By Marc Kovac
A state group appointed by Gov. John Kasich wants the “casual ownership” of dangerous wild animals, such as black bears, grey wolves and hippopotamuses, to be banned in Ohio as of 2014.
The group, which filed its final report on the issue with the governor and lawmakers Wednesday, also wants current owners to register and meet fencing and other animal-care standards in advance of the new statewide ban.
“We need to know where these animals are,” Laura Jones, spokeswoman of the Ohio Department of Natural Resources, told reporters during a conference call earlier this week.
The final report outlines recommendations for dealing with animal ownership. Lawmakers will have to move on legislation to codify the changes.

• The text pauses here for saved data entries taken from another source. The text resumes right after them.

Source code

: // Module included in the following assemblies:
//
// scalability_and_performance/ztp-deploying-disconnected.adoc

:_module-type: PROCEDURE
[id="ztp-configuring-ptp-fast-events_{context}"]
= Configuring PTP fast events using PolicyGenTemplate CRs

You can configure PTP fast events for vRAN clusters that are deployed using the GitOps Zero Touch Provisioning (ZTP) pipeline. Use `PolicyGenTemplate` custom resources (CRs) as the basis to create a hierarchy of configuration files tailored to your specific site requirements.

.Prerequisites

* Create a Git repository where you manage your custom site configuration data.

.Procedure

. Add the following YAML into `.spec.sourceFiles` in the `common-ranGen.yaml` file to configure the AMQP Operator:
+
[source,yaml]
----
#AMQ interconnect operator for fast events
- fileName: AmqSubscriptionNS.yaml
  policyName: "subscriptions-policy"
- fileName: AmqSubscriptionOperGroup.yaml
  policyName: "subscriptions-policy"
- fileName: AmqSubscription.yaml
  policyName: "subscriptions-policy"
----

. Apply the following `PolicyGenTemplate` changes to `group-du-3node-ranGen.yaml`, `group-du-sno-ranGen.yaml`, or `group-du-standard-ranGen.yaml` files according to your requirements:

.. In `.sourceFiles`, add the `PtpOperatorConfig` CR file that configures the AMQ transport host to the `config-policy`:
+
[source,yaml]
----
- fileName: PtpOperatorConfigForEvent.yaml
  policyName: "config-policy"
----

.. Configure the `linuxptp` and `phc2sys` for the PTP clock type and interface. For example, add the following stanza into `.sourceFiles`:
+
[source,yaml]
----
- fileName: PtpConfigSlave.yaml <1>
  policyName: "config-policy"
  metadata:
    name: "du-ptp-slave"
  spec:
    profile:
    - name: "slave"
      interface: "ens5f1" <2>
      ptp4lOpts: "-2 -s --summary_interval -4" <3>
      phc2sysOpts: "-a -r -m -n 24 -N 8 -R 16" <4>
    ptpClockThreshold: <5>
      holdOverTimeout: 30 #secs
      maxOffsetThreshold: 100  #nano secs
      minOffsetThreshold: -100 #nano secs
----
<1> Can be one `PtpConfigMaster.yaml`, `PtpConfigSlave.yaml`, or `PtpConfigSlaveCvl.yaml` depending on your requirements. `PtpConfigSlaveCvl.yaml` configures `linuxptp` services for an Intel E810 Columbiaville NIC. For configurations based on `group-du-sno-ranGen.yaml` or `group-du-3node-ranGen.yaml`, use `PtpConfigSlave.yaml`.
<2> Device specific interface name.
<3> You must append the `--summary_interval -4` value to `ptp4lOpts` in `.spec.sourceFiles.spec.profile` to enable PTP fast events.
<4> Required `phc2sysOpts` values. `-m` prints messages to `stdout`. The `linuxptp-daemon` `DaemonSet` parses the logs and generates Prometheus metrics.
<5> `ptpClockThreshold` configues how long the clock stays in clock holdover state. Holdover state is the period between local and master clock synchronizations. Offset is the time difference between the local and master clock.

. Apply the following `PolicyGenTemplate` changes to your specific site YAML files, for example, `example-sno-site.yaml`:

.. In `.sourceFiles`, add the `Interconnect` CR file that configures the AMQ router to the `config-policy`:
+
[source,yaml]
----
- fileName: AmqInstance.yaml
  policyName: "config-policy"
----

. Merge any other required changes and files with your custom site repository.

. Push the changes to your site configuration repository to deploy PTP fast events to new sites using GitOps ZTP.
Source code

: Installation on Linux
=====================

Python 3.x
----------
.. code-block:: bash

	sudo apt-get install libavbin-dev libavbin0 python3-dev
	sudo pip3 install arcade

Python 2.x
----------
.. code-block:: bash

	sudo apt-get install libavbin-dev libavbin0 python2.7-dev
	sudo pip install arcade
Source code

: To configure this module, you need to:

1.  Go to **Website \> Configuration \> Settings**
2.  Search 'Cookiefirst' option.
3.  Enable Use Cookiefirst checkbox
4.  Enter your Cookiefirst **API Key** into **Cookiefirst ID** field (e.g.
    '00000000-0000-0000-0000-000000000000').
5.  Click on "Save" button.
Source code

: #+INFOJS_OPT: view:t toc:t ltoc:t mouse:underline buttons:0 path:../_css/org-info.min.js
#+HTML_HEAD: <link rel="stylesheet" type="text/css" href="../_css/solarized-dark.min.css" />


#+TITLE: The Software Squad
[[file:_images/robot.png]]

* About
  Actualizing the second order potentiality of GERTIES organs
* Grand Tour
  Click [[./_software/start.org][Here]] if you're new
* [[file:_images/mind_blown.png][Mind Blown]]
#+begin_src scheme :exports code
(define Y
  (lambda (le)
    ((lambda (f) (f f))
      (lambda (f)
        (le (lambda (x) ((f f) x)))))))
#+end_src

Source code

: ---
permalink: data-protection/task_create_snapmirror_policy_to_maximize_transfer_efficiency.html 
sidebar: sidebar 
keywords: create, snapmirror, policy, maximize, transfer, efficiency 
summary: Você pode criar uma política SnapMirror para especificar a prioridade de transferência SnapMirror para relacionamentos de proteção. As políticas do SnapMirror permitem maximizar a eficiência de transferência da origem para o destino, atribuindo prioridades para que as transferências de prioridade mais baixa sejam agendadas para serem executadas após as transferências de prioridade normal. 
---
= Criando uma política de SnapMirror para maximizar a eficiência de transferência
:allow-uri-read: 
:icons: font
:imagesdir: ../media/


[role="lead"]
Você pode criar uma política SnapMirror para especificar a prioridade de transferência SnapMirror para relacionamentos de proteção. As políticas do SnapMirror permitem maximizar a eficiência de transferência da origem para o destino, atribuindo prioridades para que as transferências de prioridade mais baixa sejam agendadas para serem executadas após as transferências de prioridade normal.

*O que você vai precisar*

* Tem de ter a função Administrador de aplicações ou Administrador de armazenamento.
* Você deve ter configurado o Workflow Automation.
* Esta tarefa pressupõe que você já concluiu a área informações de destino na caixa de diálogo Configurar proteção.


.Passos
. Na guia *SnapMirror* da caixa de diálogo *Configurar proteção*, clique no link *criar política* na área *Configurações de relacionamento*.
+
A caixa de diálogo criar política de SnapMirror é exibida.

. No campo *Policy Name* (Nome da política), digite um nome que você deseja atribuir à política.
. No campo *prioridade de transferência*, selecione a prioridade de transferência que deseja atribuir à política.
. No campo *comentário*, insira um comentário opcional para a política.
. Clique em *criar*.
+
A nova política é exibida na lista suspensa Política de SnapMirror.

Kasich spokesman Rob Nichols added in a released statement, “We’re studying the details and reserve the right to seek minor changes, but the governor is looking forward to working with the general assembly to see enforceable laws enacted quickly.”
Sen. Troy Balderson, a Republican from Zanesville, is expected to be the primary sponsor of the legislation on the issue. Senate President Tom Niehaus, a Republican from New Richmond, said he expected a bill introduction and committee hearings in coming weeks.
Niehaus also said he supported licensing and other recommendations, but he said he was concerned about the possibility of the state confiscating animals from current owners.
“I want to make sure we’re not doing some things that are too much of a reach. ... If [animals are] being well taken care of, if they’re being housed properly, if they’re not posing a danger to others, I think we have to ask questions about whether its appropriate to remove those animals,” Niehaus said, adding he does support the ban.
ODNR Director Jim Zehringer and interim Department of Agriculture Director Tony Forshey said current owners of dangerous wild animals would be required to register with the state within 60 days of the new law taking effect and be required to meet perimeter fencing, animal care and other requirements.
Zehringer said state officials would work with zoos, sanctuaries and other permitted facilities to find homes for banned animals as of January 2014.
Ohio was thrust into the national spotlight in October after the troubled owner of dozens of bears, lions, tigers and other wild animals released them from their cages on his Zanesville property and then committed suicide.
Sheriff’s deputies were forced to kill dozens of the animals to prevent them from escaping into surrounding communities.